This document describes how to describe a new SQL backend to dplyr. It's a work in progress, but will hopefully get started. If you get stuck or need more help, please email the mailing list and I'll help you get unstuck.
dplyr uses the S3 object system, so make sure that you're familiar with the basics before you start.
Start by creating a new src function to represent the backend. Assuming we're going to create a src for mssql, you'd call it src_mssql()
, and you'd follow the pattern of an existing src. A simplified version of src_postgres()
is show below:
src_postgres <- function(dbname = NULL, host = NULL, port = NULL, user = NULL,
password = NULL, ...) {
con <- dbi_connect(PostgreSQL(), host = host %||% "", dbname = dbname %||% "",
user = user, password = password %||% "", port = port %||% "", ...)
src_sql("postgres", con)
}
Use src_sql()
to create a new S3 object with the correct structure. It must have a DBI connection, but it can store anything else that might be useful.
Next, implement a method for brief_desc()
that briefly describe the source:
#' @export
brief_desc.src_postgres <- function(x) {
info <- db_info(x)
host <- if (info$host == "") "localhost" else info$host
paste0("postgres ", info$serverVersion, " [", info$user, "@",
host, ":", info$port, "/", info$dbname, "]")
}
If you read the source code for the real src_postgres()
you'll notice that it caches the db_info()
field on creation, since this saves a little time when printing tbls.
Before continuing, check that you can create a connection to a local database. Don't worry if the object doesn't print correctly, you'll need to add a few other methods first.
Next implement the database level methods in dbi-s3.r
that need special behaviour for your database:
dbi_connect()
db_list_tables()
db_has_table()
db_data_type()
These should be very straightforward if there's an existing DBI interface, and only a little harder if not. This methods basically provide a shim around individual database packages to make them behave the same.

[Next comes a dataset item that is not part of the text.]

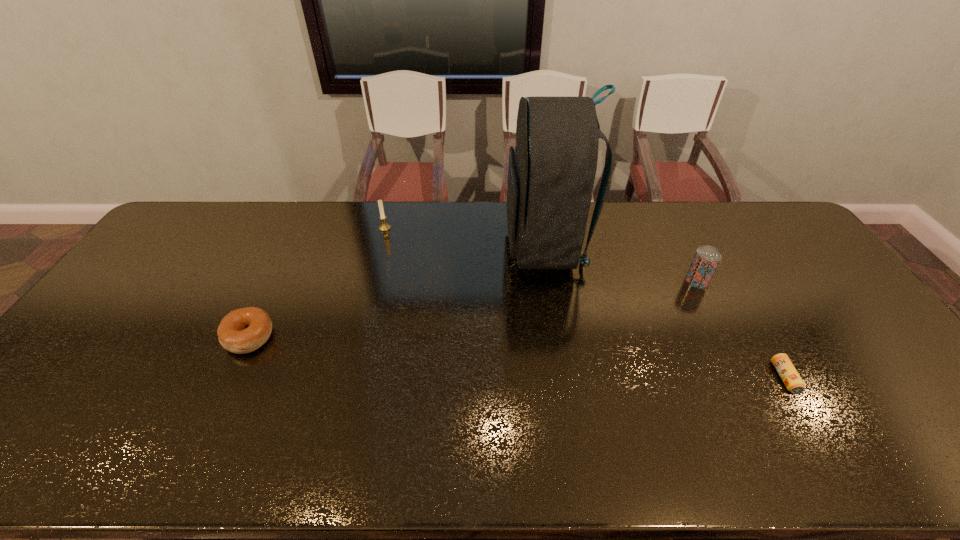
Identify the location of the second closest object to the shortest object. This screenshot has height=540, width=960. (551, 173).

Where is `object that is the closest to the fourth farthest object`? The width and height of the screenshot is (960, 540). object that is the closest to the fourth farthest object is located at coordinates (384, 227).

The image size is (960, 540). What are the coordinates of `vacant region that satisfies the following two spatial constraints: 1. on the front-facing side of the farther beer can; 2. on the left side of the third object from left to right` in the screenshot? It's located at (551, 281).

Find the location of a particular element. free location that satisfies the following two spatial constraints: 1. on the front-facing side of the backpack; 2. on the front side of the second nearest object is located at coordinates (560, 337).

Locate an element on the screen. This screenshot has width=960, height=540. vacant region that satisfies the following two spatial constraints: 1. on the front-facing side of the farther beer can; 2. on the left side of the backpack is located at coordinates (551, 281).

Once you have implemented these methods you should be able to connect to a local database get a useful description, including a list of tables. Don't continue on until you have that working.
Next implement the tbl()
method for your data source. This will probably just be
tbl.src_mssql <- function(src, from, ...) {
tbl_sql("mssql", src = src, from = from, ...)
}
Next implement the query related methods in dbi-s3.r
:
qry_fields()
table_fields()
qry_fetch()
qry_explain()
These aren't documented, but are they are each fairly simple and there are lots of existing examples.
Before continuing, make sure you can connect to an existing table, and get a reasonable print out.

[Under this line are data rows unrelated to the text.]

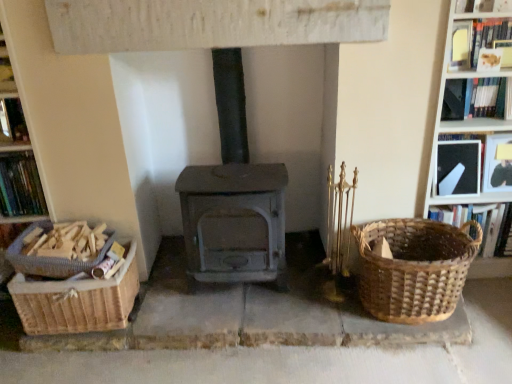
Find the location of `free space that is to the left of brown woven basket at right, the second basket viewed from the left`. free space that is to the left of brown woven basket at right, the second basket viewed from the left is located at coordinates (307, 296).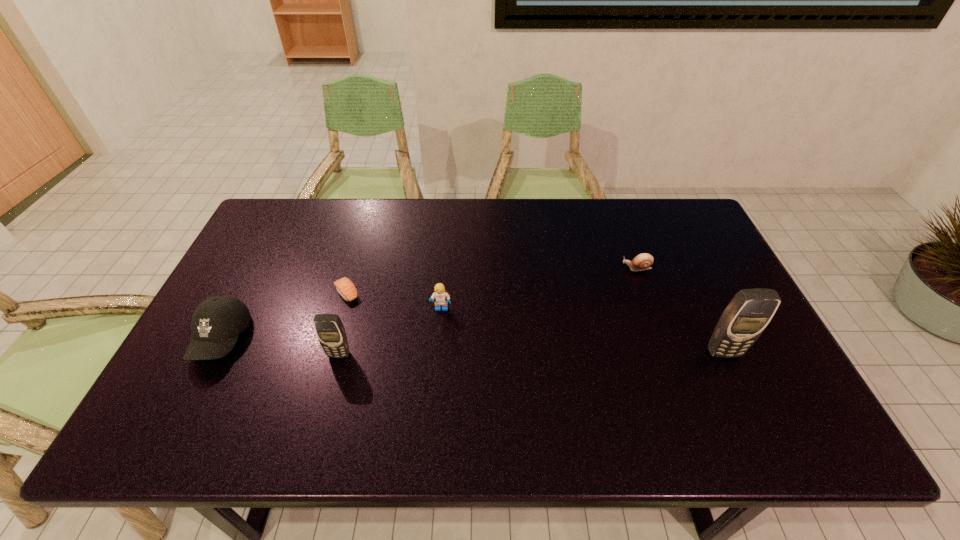
This screenshot has height=540, width=960. Find the location of `the second tallest object`. the second tallest object is located at coordinates (329, 328).

I want to click on the left cellular telephone, so click(329, 328).

Where is `the taller cellular telephone`? the taller cellular telephone is located at coordinates (750, 311).

Where is `the right cellular telephone`? The height and width of the screenshot is (540, 960). the right cellular telephone is located at coordinates (750, 311).

Locate an element on the screen. This screenshot has height=540, width=960. the farthest object is located at coordinates tap(643, 261).

What are the coordinates of `the second shortest object` in the screenshot? It's located at (643, 261).

Find the location of a particular element. the fourth object from left to right is located at coordinates (439, 294).

This screenshot has height=540, width=960. Find the location of `baseball cap`. baseball cap is located at coordinates (217, 322).

In order to click on the shortest object in this screenshot , I will do `click(344, 286)`.

The height and width of the screenshot is (540, 960). I want to click on vacant region located 0.100m on the front face of the fifth shortest object, so click(328, 395).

If you the database is not ANSI SQL compliant, you'll need to provide
methods for the sql level methods in dbi-s3.r
:
sql_begin_trans()
sql_commit()
sql_insert_into()
sql_create_indexes()
sql_analyze()
At this point, all the basic verbs (summarise()
, filter()
, arrange()
, mutate()
etc) should work.
To test your implementation, add lahman_src()

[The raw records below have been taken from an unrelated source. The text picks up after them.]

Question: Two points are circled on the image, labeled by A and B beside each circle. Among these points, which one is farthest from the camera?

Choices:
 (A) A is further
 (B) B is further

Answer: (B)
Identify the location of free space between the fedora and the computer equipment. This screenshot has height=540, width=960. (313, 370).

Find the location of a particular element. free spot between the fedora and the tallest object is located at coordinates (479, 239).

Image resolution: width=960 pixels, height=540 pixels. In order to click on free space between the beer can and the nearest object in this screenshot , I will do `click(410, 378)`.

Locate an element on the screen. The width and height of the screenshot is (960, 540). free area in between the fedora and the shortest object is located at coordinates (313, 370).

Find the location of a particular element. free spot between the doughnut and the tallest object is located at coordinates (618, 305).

and a line to has_lahman()
. This will check that you've correctly implemented the sql modification functions, and is useful for testing other code.
To finish off, you can add custom R -> SQL translation by providing a method for translate_env. This function should return an object created by sql_variant(). See existing methods for examples.
If you're familiar with how your database works, and at least one other database that dplyr already supports, this should be reasonably simple, and I'm happy to help if you get stuck. It's also possible that a new database backend may need new methods - I'm also happy to add those as needed.